Jon didn't give him the chance to finish, instead launching his assault. The Axeman had been launching attack after attack, but between his inexperience and the ax he was wielding, he was not competent when it came to defense. He was able to slash at the beast's ankle, get another stab in the chest, and nearly sliced one of the arms off completely. It seemed as if he actually would be able to kill the beast…
Until it dropped the axe.
A second later, the monster was on top of Jon, who had been able to stab it in the stomach as they fell. Longclaw was now buried in the monster though, and Jon was trapped under the creature who had its fangs and claws.

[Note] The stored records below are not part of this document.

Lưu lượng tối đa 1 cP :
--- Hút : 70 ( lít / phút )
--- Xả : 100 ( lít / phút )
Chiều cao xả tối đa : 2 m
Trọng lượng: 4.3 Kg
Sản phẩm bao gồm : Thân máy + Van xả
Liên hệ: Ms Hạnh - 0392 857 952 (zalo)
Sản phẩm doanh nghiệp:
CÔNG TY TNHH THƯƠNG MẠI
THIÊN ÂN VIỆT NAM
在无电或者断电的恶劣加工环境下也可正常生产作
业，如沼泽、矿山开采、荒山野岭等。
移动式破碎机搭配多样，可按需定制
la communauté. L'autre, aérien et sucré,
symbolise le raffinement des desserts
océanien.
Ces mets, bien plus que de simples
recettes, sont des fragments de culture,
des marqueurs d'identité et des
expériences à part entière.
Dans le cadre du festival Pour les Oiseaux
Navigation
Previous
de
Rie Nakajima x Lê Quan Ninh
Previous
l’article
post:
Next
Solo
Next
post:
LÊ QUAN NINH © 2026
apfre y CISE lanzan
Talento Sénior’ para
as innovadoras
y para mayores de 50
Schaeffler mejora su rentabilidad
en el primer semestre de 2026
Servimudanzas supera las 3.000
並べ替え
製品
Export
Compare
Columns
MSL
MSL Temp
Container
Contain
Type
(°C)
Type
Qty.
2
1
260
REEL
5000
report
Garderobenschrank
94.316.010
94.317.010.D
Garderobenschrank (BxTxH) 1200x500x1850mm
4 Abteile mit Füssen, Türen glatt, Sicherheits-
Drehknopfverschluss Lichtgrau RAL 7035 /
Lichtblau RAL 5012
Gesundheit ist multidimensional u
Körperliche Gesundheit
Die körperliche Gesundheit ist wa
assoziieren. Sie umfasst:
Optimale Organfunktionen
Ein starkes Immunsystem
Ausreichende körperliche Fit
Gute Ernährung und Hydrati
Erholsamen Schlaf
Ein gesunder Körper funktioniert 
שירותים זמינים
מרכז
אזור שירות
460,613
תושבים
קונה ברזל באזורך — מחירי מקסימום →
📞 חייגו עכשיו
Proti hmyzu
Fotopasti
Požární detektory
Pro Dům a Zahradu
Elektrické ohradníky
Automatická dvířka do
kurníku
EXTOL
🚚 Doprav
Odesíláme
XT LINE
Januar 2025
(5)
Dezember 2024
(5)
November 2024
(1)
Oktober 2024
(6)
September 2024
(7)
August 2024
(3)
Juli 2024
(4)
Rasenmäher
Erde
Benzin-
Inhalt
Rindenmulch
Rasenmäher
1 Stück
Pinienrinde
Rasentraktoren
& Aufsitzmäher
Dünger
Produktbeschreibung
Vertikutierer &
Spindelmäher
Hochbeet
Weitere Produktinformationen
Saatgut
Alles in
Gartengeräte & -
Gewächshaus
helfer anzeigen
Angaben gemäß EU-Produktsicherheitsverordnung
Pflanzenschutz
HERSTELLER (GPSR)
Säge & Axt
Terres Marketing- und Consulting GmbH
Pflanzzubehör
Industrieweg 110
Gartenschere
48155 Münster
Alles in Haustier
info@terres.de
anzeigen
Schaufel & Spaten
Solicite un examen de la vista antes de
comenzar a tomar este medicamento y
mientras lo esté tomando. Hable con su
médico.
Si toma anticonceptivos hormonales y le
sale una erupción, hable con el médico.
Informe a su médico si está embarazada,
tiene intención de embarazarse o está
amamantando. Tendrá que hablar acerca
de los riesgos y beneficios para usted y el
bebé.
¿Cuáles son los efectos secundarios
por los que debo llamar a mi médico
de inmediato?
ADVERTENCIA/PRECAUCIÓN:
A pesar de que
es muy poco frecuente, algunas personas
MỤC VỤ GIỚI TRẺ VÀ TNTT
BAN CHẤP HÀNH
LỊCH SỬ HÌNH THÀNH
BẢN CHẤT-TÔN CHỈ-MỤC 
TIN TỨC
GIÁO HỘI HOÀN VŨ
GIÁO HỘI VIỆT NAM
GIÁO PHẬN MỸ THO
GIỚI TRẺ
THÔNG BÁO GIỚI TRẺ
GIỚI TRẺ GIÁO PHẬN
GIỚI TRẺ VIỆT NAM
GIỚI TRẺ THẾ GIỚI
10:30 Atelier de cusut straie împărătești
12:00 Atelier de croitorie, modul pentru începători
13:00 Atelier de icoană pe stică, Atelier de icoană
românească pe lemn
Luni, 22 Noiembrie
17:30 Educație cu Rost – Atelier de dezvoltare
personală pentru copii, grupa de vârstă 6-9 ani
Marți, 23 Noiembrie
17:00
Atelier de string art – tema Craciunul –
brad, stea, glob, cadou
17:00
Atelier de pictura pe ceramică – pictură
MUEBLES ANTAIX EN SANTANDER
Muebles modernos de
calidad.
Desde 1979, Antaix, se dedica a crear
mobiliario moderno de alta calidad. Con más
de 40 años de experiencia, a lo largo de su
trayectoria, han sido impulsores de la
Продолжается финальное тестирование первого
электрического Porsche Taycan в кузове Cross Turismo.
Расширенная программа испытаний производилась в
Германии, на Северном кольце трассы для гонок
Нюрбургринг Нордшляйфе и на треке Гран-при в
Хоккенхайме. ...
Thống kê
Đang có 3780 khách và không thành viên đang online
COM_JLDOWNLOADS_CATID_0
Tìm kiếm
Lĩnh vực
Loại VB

"Ahhh…" said the monster, savoring the moment for just a second. Then lifting its hand to Jon's face, it began to scratch. He howled as he felt the skin on his forehead and right cheek get shredded by the three deep claws. A second later, there was a gush of blood, and the full weight of the Axeman of New Orleans suddenly crushing him before he was blinded.
Jon groaned as the pain overwhelmed him, but then the taste of blood filled his mouth. He was distantly aware of Ciri crouching over him. "Jon, oh, Jon…" then there was a pop, as if she were traveling through space and time. "Alright, I'm going to get you out of this, Jon," she then said, sounding completely sober.
As the weight of the Axeman's corpse was being lifted, Jon blacked out.
Author Notes:
Please be aware that all of this is just meant to be fun. Yes, the Axeman of New Orleans was a real serial killer. And while I did a good bit of research while writing this chapter, I'm not going to pretend like I came anywhere close to a fully accurate depiction of the city.